I tried this in my own oven and was quickly able to map hot and cold spots.
Placing your pie pan on a baking sheet (preferably lined with parchment paper) will make it easy to take the pan in and out of the oven—plus it’ll catch any drips from messing up the bottom of your oven.
If you’ve ever struggled making perfect fluted edges on a double crust, I like the tip I picked up from Martha Stewart’s Baking Handbook. After fitting the bottom layer of dough into the pie pan, trim the overhang with kitchen shears to ½ inch. After placing the top layer of dough over the filling, trim the edges to 1 inch, tuck under the edge of the bottom layer and crimp the two layers together.
Our favorite crust recipe
Although you can purchase ready-made pie dough, we’ve found that the homemade variety tastes far better, it’s generally easier to work with and it comes out much flakier (if you keep all your ingredients cold). Plus, homemade dough isn’t hard to make.

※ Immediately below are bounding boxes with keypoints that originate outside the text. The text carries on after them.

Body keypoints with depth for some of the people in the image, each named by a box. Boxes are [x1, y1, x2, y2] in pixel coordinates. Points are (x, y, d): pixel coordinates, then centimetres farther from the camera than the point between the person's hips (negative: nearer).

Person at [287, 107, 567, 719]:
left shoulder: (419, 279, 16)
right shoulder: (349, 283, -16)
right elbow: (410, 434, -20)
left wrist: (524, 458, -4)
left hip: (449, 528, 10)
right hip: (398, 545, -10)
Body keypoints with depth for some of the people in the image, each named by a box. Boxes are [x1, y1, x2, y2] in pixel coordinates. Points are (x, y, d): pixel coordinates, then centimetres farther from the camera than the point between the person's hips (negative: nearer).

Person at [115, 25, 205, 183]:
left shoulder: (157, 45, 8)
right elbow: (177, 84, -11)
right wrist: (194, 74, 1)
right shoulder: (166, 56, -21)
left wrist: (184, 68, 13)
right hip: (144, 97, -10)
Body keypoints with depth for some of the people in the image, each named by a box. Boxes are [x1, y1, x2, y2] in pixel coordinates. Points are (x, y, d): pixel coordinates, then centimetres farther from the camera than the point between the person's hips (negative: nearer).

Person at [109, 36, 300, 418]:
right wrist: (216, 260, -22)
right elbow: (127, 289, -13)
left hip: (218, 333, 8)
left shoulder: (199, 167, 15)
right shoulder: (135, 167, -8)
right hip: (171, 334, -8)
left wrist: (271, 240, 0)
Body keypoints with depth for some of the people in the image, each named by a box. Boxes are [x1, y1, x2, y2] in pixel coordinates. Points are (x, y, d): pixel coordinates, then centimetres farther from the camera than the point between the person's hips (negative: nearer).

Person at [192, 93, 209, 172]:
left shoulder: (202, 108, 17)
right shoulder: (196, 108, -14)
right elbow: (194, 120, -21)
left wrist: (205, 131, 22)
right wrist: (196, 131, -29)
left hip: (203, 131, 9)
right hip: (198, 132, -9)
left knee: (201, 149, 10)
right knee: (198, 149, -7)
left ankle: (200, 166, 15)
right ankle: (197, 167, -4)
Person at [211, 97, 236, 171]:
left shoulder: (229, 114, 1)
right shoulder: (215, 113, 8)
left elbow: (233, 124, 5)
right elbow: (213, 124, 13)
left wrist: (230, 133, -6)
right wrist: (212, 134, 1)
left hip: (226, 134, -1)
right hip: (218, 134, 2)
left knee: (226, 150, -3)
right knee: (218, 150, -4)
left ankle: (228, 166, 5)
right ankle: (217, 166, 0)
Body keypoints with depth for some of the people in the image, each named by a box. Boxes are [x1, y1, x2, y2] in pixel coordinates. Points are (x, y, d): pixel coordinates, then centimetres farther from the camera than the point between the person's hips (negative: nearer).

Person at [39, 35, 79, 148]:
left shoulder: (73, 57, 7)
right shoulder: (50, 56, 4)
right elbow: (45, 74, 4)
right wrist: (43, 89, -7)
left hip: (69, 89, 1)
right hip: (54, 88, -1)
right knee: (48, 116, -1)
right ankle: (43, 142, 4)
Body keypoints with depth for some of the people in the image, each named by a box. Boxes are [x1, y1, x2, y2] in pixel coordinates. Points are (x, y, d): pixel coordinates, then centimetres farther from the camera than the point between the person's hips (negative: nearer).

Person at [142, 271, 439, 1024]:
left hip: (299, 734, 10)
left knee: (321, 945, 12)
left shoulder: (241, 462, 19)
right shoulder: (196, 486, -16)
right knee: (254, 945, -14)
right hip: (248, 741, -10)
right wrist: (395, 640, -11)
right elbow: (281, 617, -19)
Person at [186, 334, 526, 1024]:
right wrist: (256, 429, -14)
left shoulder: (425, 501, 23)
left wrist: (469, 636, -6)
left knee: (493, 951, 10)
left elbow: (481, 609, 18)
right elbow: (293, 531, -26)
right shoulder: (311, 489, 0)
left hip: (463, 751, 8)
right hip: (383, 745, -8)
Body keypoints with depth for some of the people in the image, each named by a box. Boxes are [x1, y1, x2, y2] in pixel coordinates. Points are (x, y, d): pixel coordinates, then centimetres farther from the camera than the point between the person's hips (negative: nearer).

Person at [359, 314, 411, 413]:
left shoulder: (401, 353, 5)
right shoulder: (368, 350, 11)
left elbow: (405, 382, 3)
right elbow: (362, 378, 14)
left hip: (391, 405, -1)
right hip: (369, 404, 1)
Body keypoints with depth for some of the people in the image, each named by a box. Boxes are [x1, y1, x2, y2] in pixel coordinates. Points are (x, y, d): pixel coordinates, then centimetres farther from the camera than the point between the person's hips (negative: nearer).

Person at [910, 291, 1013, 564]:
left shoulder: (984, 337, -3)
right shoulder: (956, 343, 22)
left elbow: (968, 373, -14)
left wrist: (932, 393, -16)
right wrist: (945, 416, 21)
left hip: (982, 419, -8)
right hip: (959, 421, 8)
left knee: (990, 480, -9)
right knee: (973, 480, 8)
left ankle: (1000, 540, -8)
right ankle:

If you have a food processor, we like this recipe from Martha Stewart. If you have a pastry cutter, try this Smitten Kitchen recipe. And if you don’t have any specialty mixing equipment, you can always use a regular old box grater to shave cold butter into your flour mixture and blend everything together with a few forks.
Wrapping it up
To make great pies, you don’t need the fanciest or most expensive pie plate. What you want is a pan that bakes a uniformly brown and crisp crust while evenly cooking a variety of fillings. (It’s also nice if it looks pretty.) For that, we recommend the Haeger Natural Stone Deep Pie Dish ($25). If you want a very basic, shallow pan that you can see through—and if you don’t mind the safety issues of baking in soda lime glass—we recommend the Pyrex Bakeware 9-Inch Pie Plate ($8).